For the steps below, the examples use the following scenario:

  • The cluster includes three yb-master servers: M1, M2, M3.
  • YB-Master server M1 failed and needs to be replaced.
  • A new YB-Master server (M4) will replace M1.
  • The default master RPC port is 7100

Note

If the master to be replaced is already dead (for example, the VM was terminated), perform the REMOVE step first, and then the ADD step.

Start the replacement YB-Master server in standby mode

To start yb-master in standby mode, set the --master_addresses flag to an empty string (""). When the --master_addresses is "", this master server starts without joining any existing master quorum. The node will be added to the master quorum in a later step.

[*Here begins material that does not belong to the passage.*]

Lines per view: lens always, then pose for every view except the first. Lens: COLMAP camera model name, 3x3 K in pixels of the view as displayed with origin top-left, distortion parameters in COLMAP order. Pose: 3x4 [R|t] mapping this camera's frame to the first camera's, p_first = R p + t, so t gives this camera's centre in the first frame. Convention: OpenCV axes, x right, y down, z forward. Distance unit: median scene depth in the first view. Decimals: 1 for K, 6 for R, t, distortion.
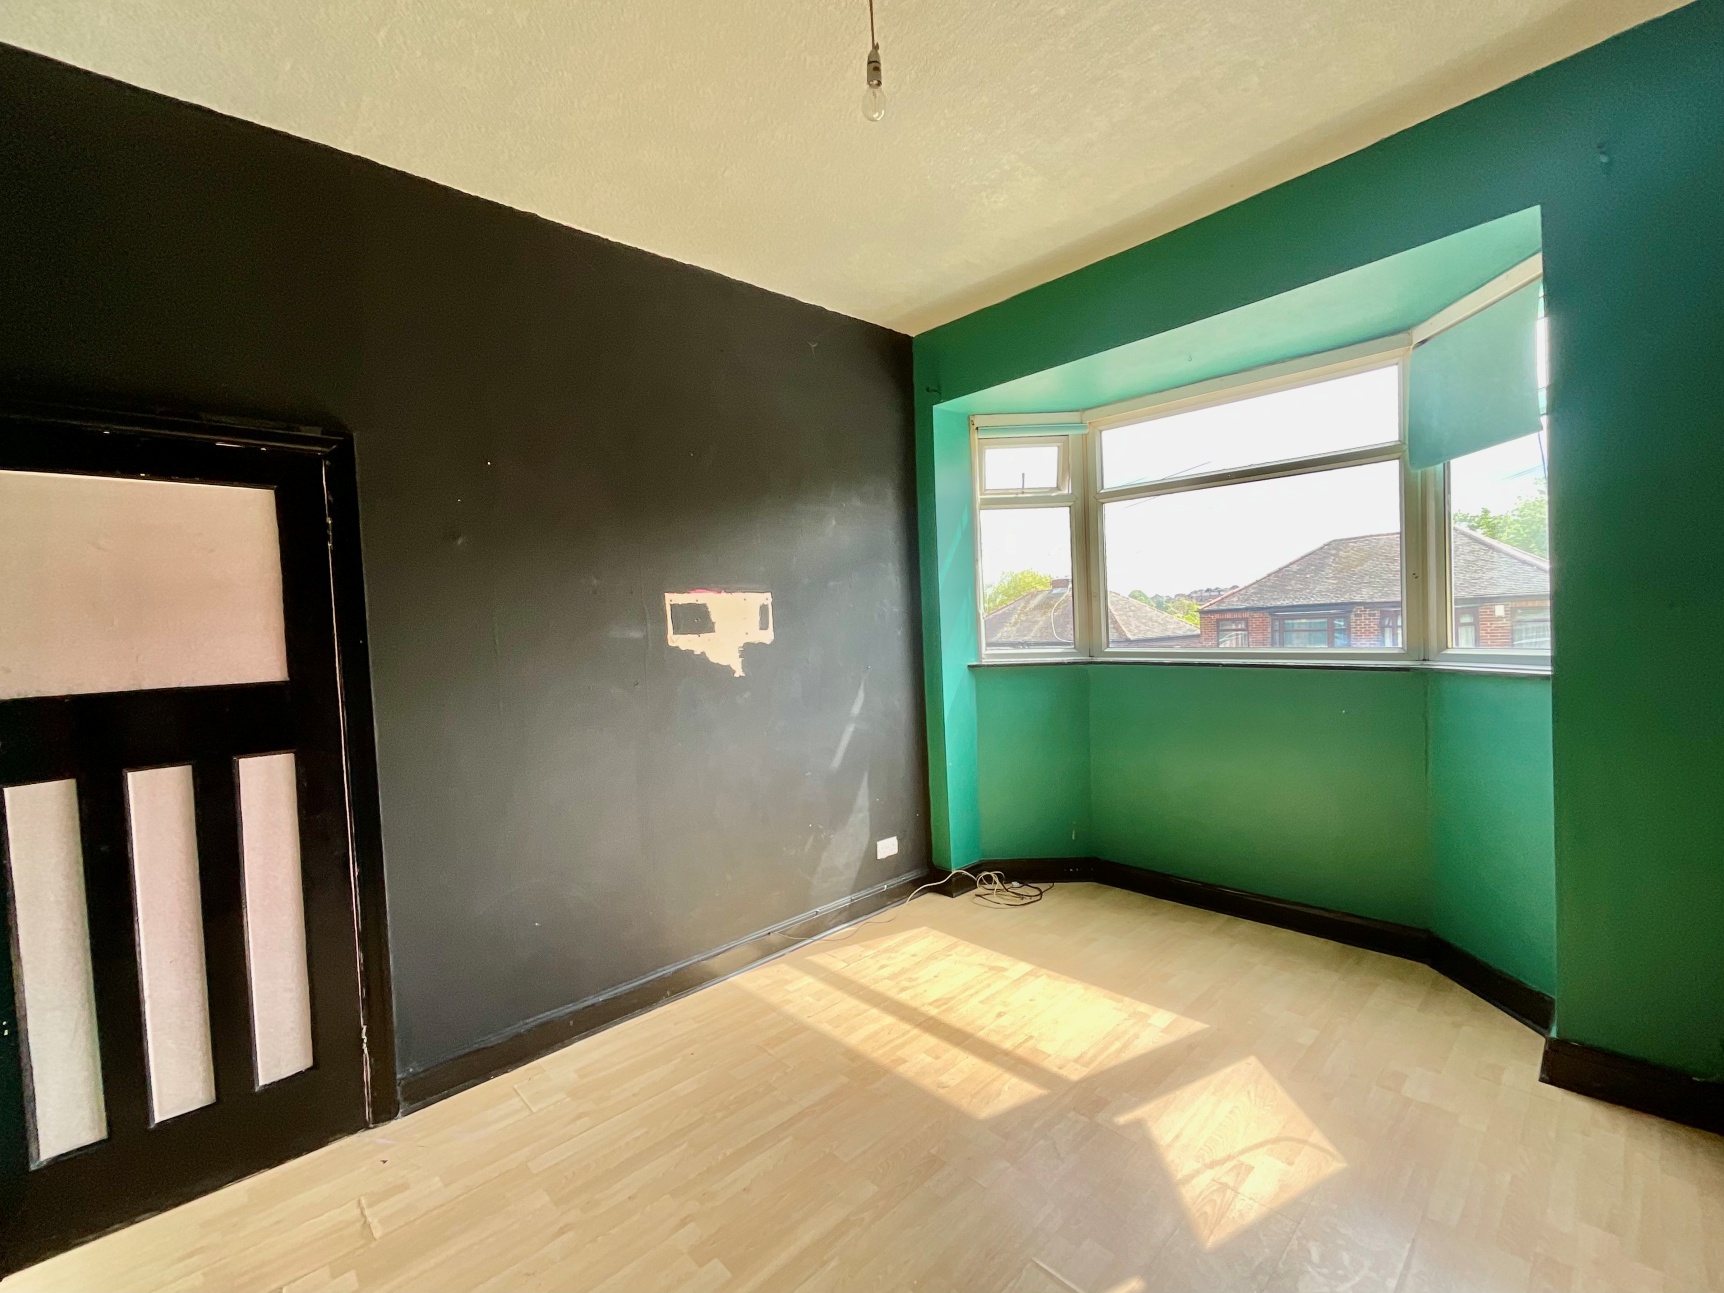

./bin/yb-master --master_addresses="" --fs_data_dirs=<your data directories> [any other flags you would normally pass
 to this master process]

Add the replacement YB-Master server into the existing cluster

To add the new YB-Master server, run the yb-admin change_master_config ADD_SERVER command.

./bin/yb-admin -master_addresses M1:7100,M2:7100,M3:7100 change_master_config ADD_SERVER M4 7100

Remove the failed YB-Master server from the cluster

To remove the failed YB-Master server from the cluster, use the yb-admin change_master_config REMOVE_SERVER command.

./yb-admin -master_addresses M1:7100,M2:7100,M3:7100,M4:7100 change_master_config REMOVE_SERVER M1 7100

Note

Make sure to specify all YB-Master addresses, including M4, to make sure that if M4 becomes the leader, then yb-admin can find it.

Validate cluster

Validate that your set of masters is now M2, M3 and M4 using:

yb-admin -master_addresses M2:7100,M3:7100,M4:7100 list_all_masters

Until #1542 is implemented, the TS will by default only know of whatever masters are encoded in the --tserver_master_addrs flag that they are started with.

If any one of those masters is still part of the active quorum, then they will propagate the new master quorum over via heartbeats. If, however, none of the current masters are present in the TS flag, then the TS will not be able to join the cluster!

So it is important to make sure to update --tserver_master_addrs on every TS to the new set of master addresses, M2:7100,M3:7100,M4:7100!